**Exercise description**
Arrange the entries, starting with the line that holds "collectors: S. Knapp & J. Mallet" and going on through the end of the entries, as a two-column CSV with the columns field and value. Give one row per entry, with each field in quotation marks and any line breaks turned into spaces.

**Entries**
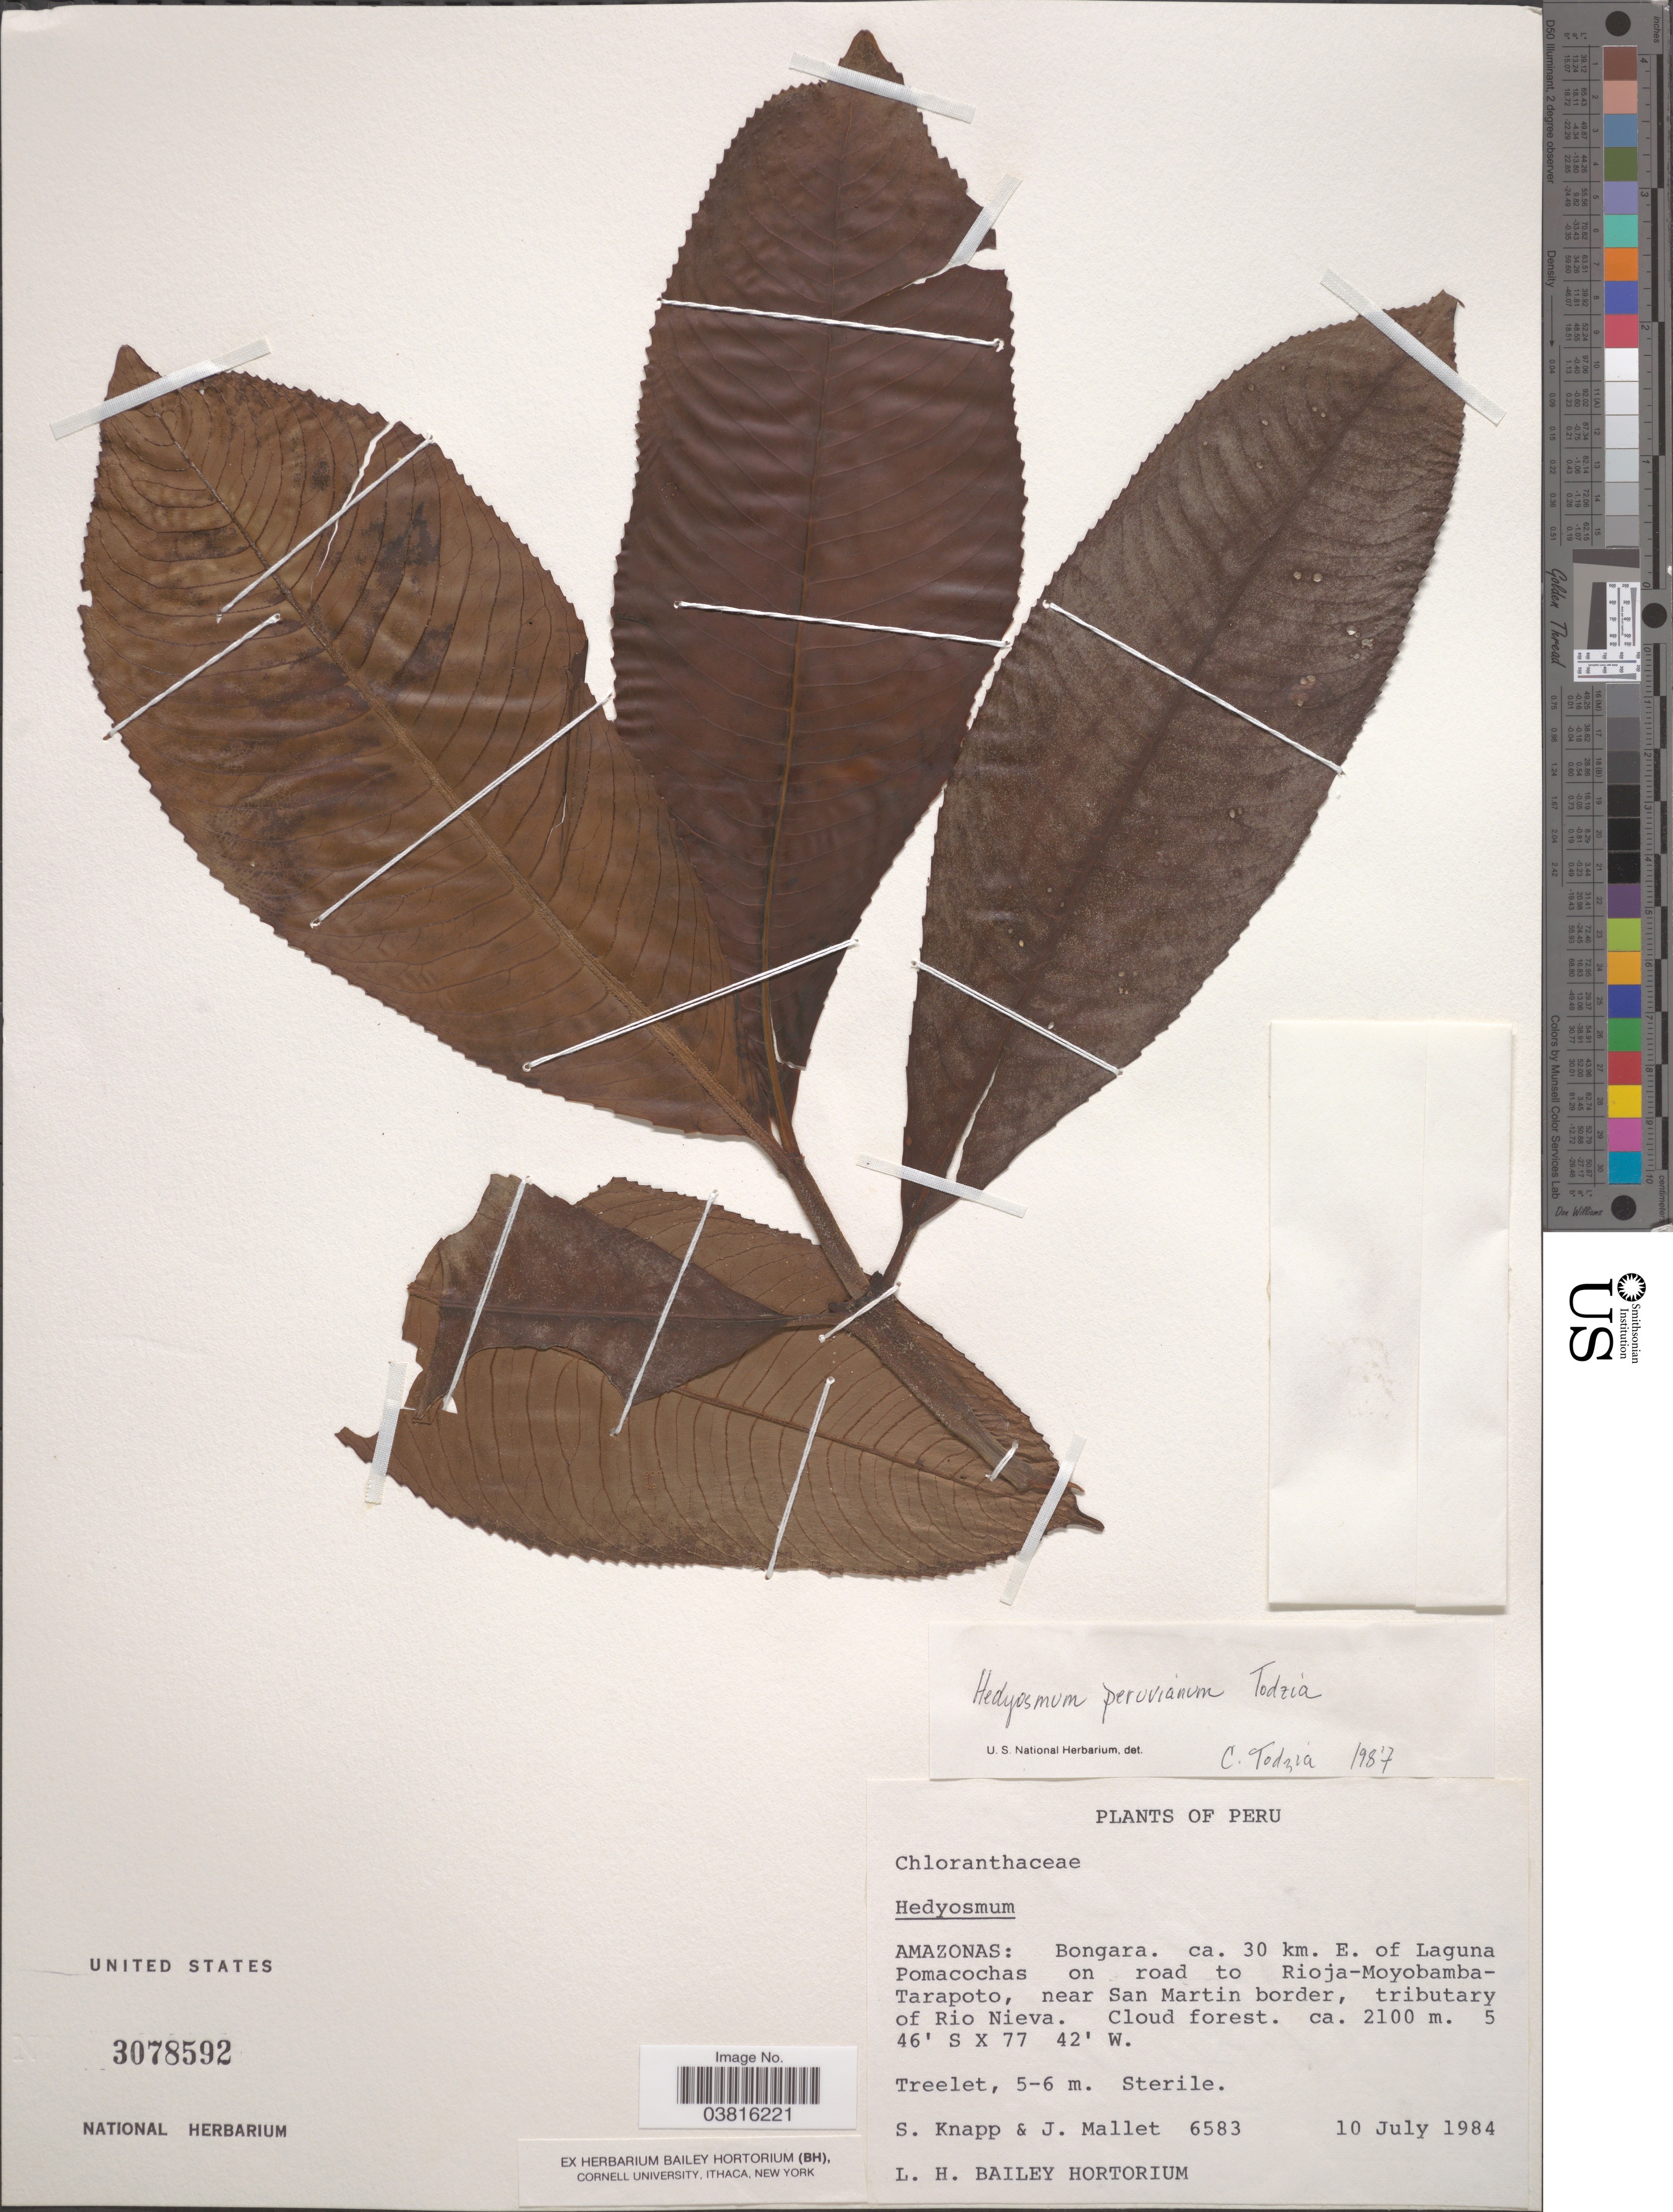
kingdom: Plantae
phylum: Tracheophyta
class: Magnoliopsida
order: Chloranthales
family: Chloranthaceae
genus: Hedyosmum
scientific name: Hedyosmum peruvianum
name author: Todzia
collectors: S. Knapp & J. Mallet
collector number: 6583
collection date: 1984-07-10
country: Peru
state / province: Amazonas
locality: Bongara. ca. 30 km. E. of Laguna Pomacochas on road to Rioja-Moyobamba-Tarapoto, near San Martin border, tributary of Rio Nieva.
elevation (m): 2100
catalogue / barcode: US 3078592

**Finished task**
field,value
"collectors:","S. Knapp & J. Mallet"
"collector number:","6583"
"collection date:","1984-07-10"
"country:","Peru"
"state / province:","Amazonas"
"locality:","Bongara. ca. 30 km. E. of Laguna Pomacochas on road to Rioja-Moyobamba-Tarapoto, near San Martin border, tributary of Rio Nieva."
"elevation (m):","2100"
"catalogue / barcode:","US 3078592"